Exercise aim ▸ Convert the records from the line containing "What is the sum of the values at 14 and 19?" down to the line containing "True or false: Adam", both included, into a numbered list. Omit blank lines and pictures.

Data to examine ▸
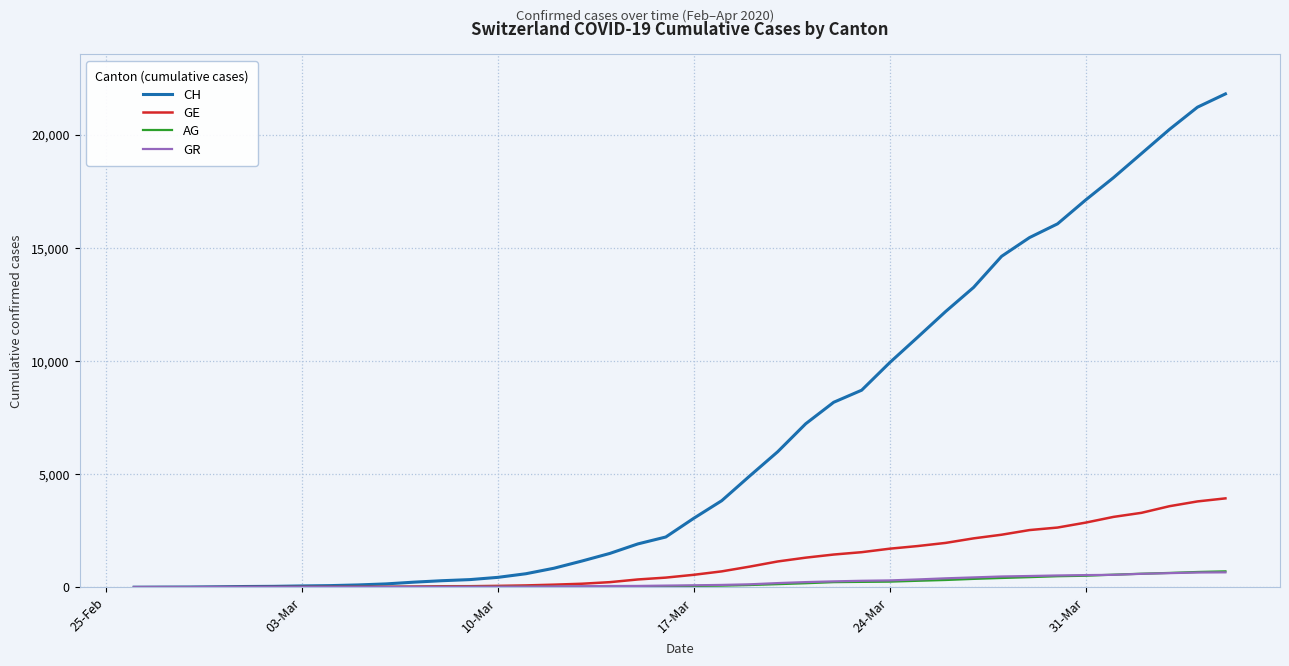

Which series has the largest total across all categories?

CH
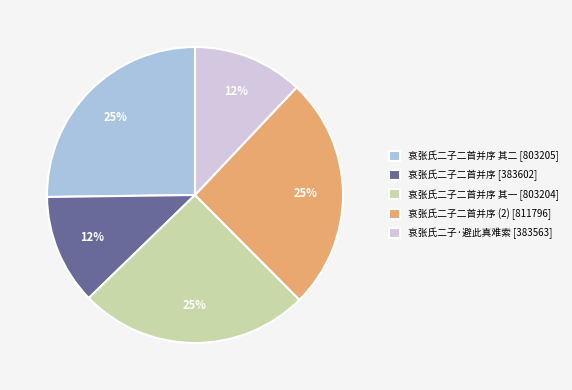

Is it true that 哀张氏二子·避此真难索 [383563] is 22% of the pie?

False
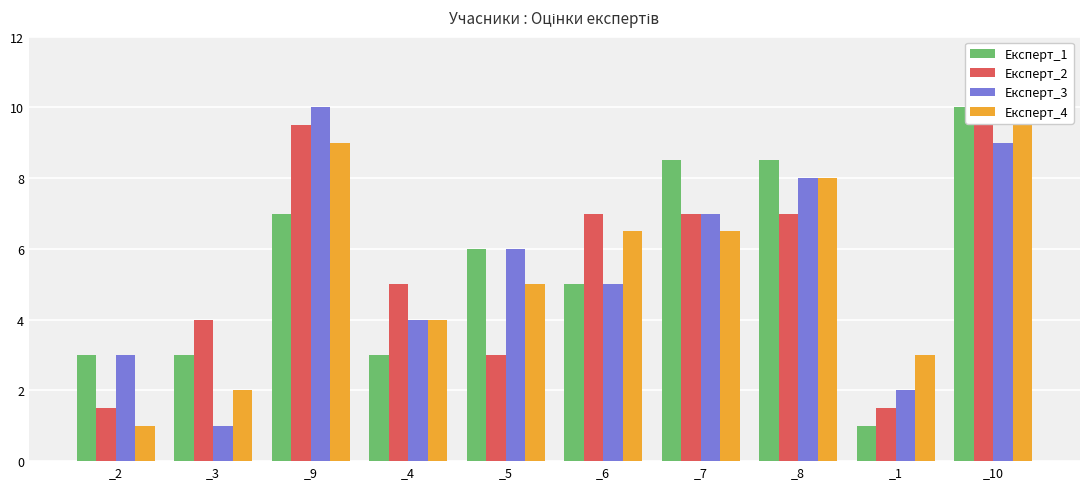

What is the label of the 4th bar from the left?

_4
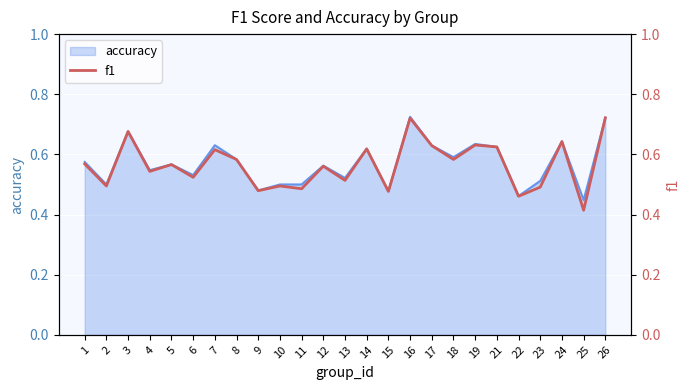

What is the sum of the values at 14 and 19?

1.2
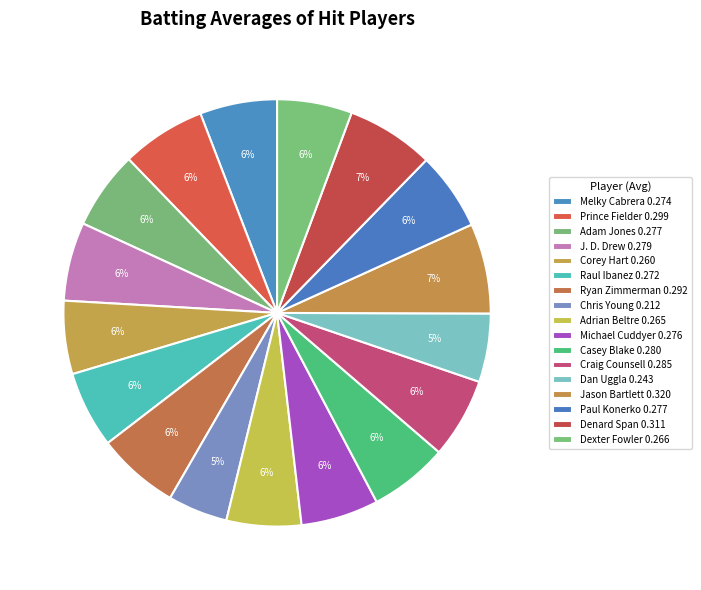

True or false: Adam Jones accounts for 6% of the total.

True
--
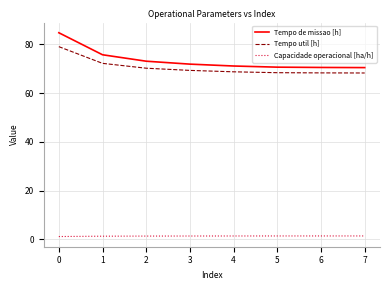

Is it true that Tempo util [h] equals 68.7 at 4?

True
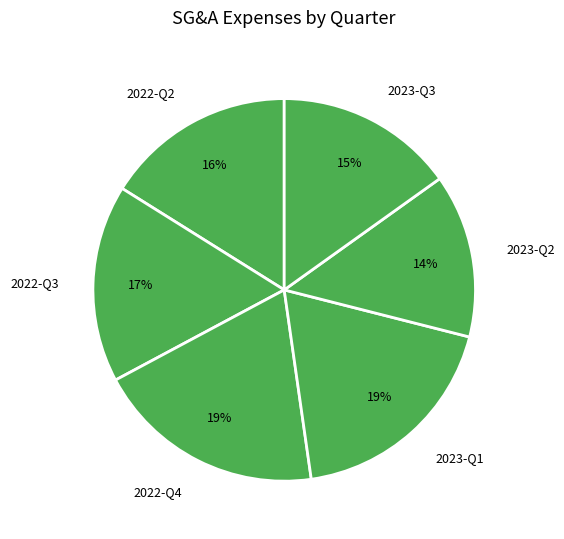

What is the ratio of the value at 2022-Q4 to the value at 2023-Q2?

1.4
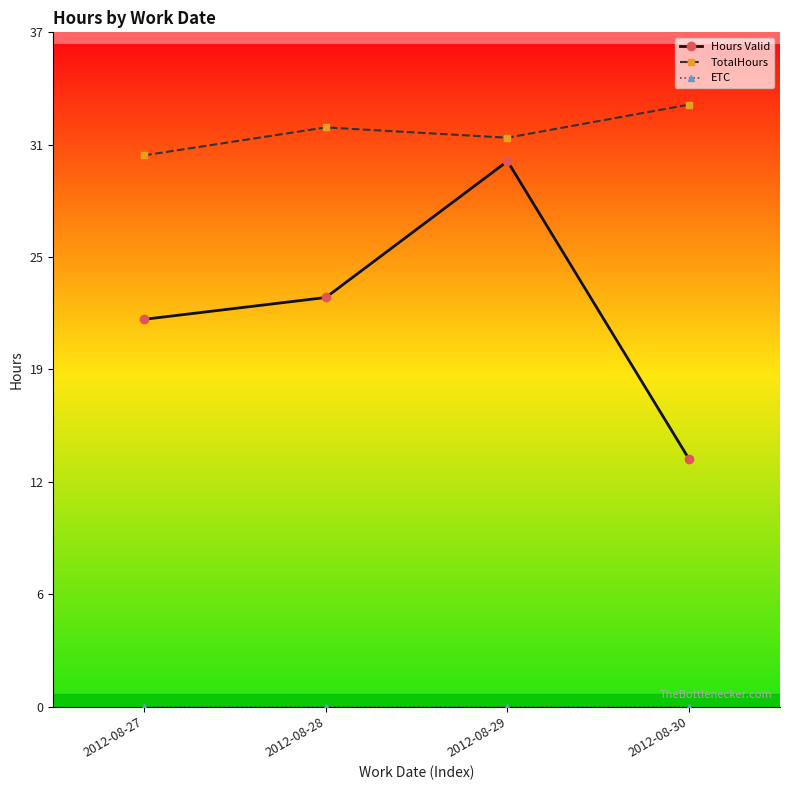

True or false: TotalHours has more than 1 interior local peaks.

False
...
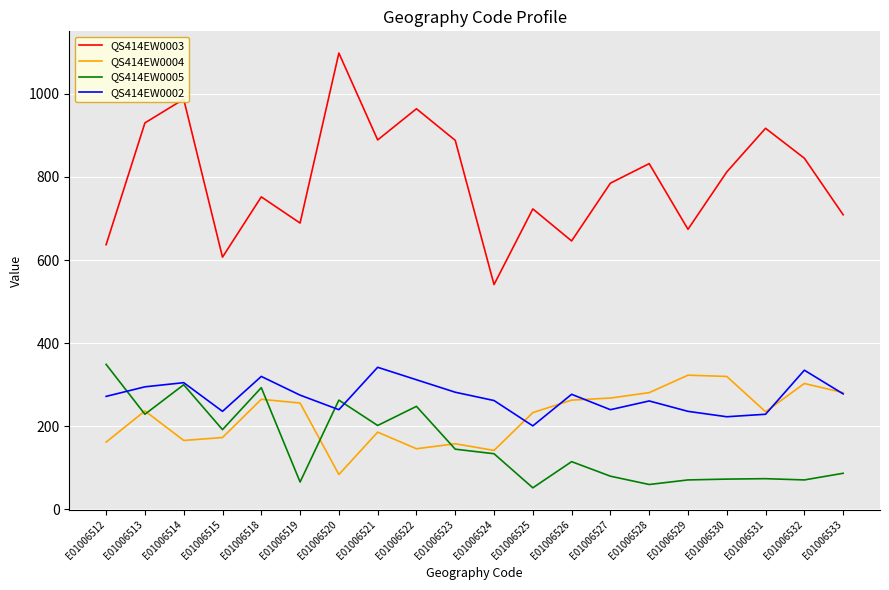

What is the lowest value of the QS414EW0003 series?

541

Result below ▸
1. What is the sum of the values at 14 and 19?
2. 1.2
3. True or false: Adam Jones accounts for 6% of the total.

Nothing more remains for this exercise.